Il faudrait cependant que les télévisions des pays occidentaux diffusent des films comme celui que nous avons vu, qu’il y ait ce mouvement de révolte de l’opinion publique internationale, car je crois plus qu’à l’action des dirigeants, je crois  à l’action de l’opinion publique internationale, c’est-à-dire, vous et moi, tout le monde.

Vous savez pendant des années on a cru que finalement le régime franquiste était indéracinable, et puis il est tombé. Que le régime portugais allait continuer encore pendant des années, et puis il est tombé. Et même au Rwanda qui est une abomination, un génocide, au Rwanda la justice internationale est tombée.

Alors je suis optimiste, pardonnez-moi, je suis optimiste pour votre pays, car je suis persuadé que ces ignominies cesseront obligatoirement à un moment ou à un autre et que ce qui les fera cesser ce ne sera pas l’action des gouvernements, mais que ce sera l’action de vous, de l’opinion publique internationale. Il y aura forcément à un moment ou à un autre une réaction devant cette brutalité, cette inhumanité et cela fera tomber, pas comme par miracle, mais cela fera tomber le régime des mollahs. Et ceux qui seront jugés ce ne seront pas les bourreaux avec leurs masques comme vous l’avez vu sur ces images ces jeunes gens qui sourient à coté d’hommes masqués, pourquoi sont-ils masqués au fait, pourquoi? Pour ne pas être reconnus. Ils ont déjà peur du châtiment.

Alors c’est cela que je voulais vous dire en étant très humble devant ce que nous voyons, ce sera le meilleur moyen je crois de changer les choses, il faut que des films comme celui là soit diffusés, il faut que des réunions comme celle qui est tenue aujourd’hui, se tienne dans une grande salle avec le maximum de gens. Il faut que le monde soit informé car il ne le sait pas. Quand on parle de la peine de mort, on pense aux Etats-Unis. J’ai assisté à une peine de mort aux Etats-Unis. J’ai été dans une prison voir un ami qui allait être exécuté, je sais ce qui se passe.

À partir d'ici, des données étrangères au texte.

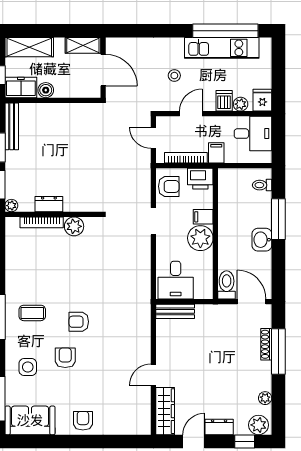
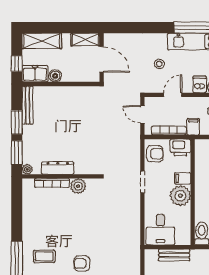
dresser: (49, 204) -> (58, 168), width x1.44
bench: (175, 311) -> (174, 255), moved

J’ai connu la peine de mort en France; pendant la guerre d’Algérie j’étais à Alger.  J’ai vu à l’époque des condamnés à mort c’était aussi une ignominie. C’était la France. Les gens condamnés à la peine de mort portaient des boulets aux pieds, ça existait. Je me rappelle ce garçon que j’ai vu et que j’ai embrassé. C’était la guerre d’Algérie, certes, mais il avait été condamné à mort pour un crime, qui  a été reconnu après son exécution, commis par un autre. Pour vous dire à comment les choses se passaient dans notre France éternelle, la France de la guerre d’Algérie.

Donc ces crimes d’Etat finissent par tomber. Et ceux qui au plus haut les ont commis payent. Pinochet a payé. Les dictateurs d’Amérique latine ont payé. Pas tous, on les recherche. Hélas tous les bourreaux nazis n’ont pas payé. On ne les a pas trouvé tous et croyait bien qu’on les a recherchés. Mais on sait quoi penser des nazis. On sait ce qui s’est passé au Rwanda. Et il existe, c’est merveilleux, une cour pénale internationale, une justice internationale, c’est un progrès considérable. Ce n’est pas uniquement utopique c’est très lent, c’est très lourd. On voit ça de loin. Mais en Yougoslavie il y a eu des jugements et y continue d’y en avoir. Cette justice là est encore plus lente que notre justice pénale. Je suis convaincue que les mollahs qui dirigent l’Iran et qui sont responsables de ces abominations payeront. C’est ce que je pense  profondément et c’et pour cela que je suis ici, pour vous le dire, pour vous réconforter.